Prompt:
After finding the line that contains "bowl: present [407,347,509,406]", reproduce it and each line below it through the end of the listing, exactly, with nothing added.

Records provided:
=== Begin Enclosure ===

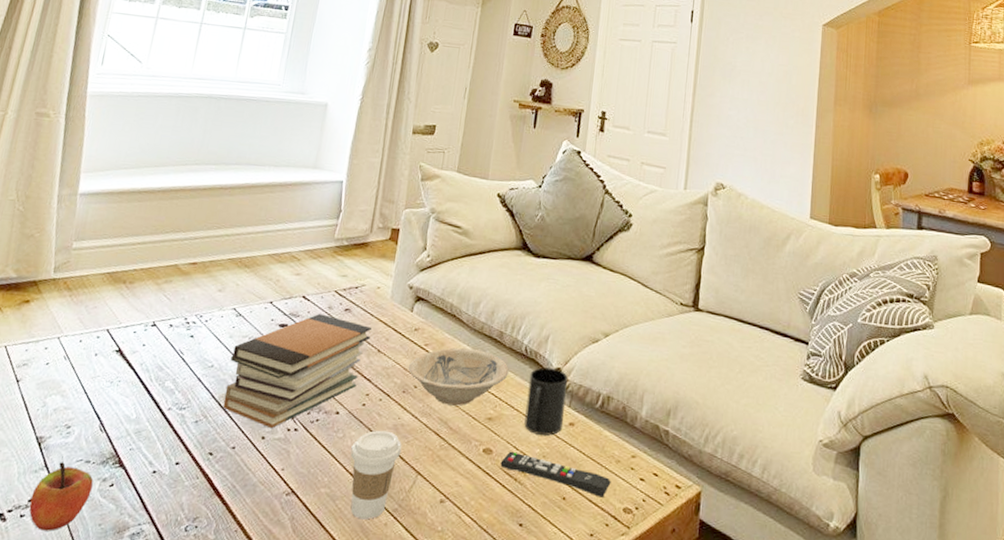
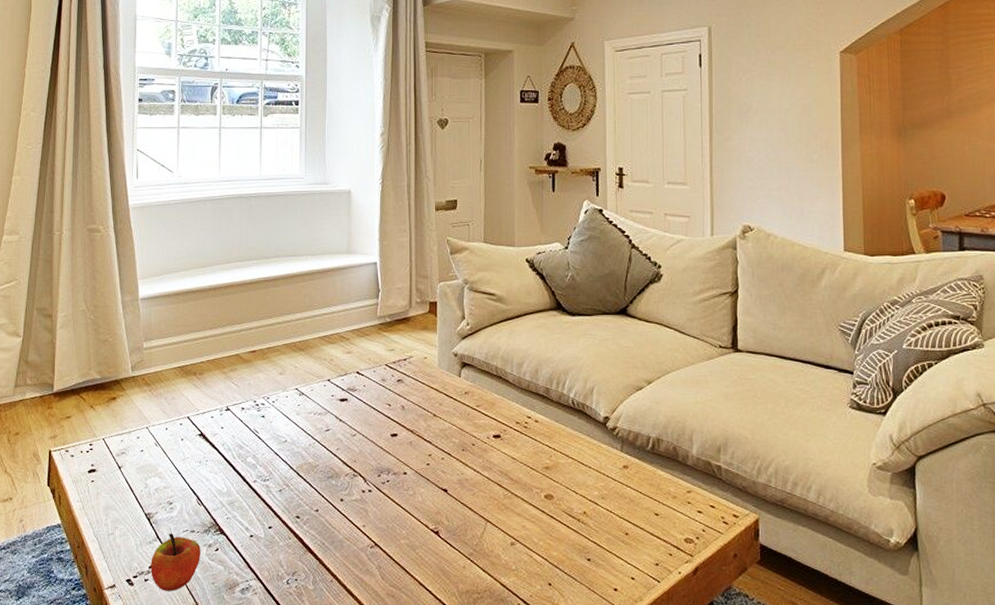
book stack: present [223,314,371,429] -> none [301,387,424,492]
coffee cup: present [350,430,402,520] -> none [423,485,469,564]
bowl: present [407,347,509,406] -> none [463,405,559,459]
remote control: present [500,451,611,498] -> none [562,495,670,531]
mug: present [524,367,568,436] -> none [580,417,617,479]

=== End Enclosure ===

Output for this exercise:
bowl: present [407,347,509,406] -> none [463,405,559,459]
remote control: present [500,451,611,498] -> none [562,495,670,531]
mug: present [524,367,568,436] -> none [580,417,617,479]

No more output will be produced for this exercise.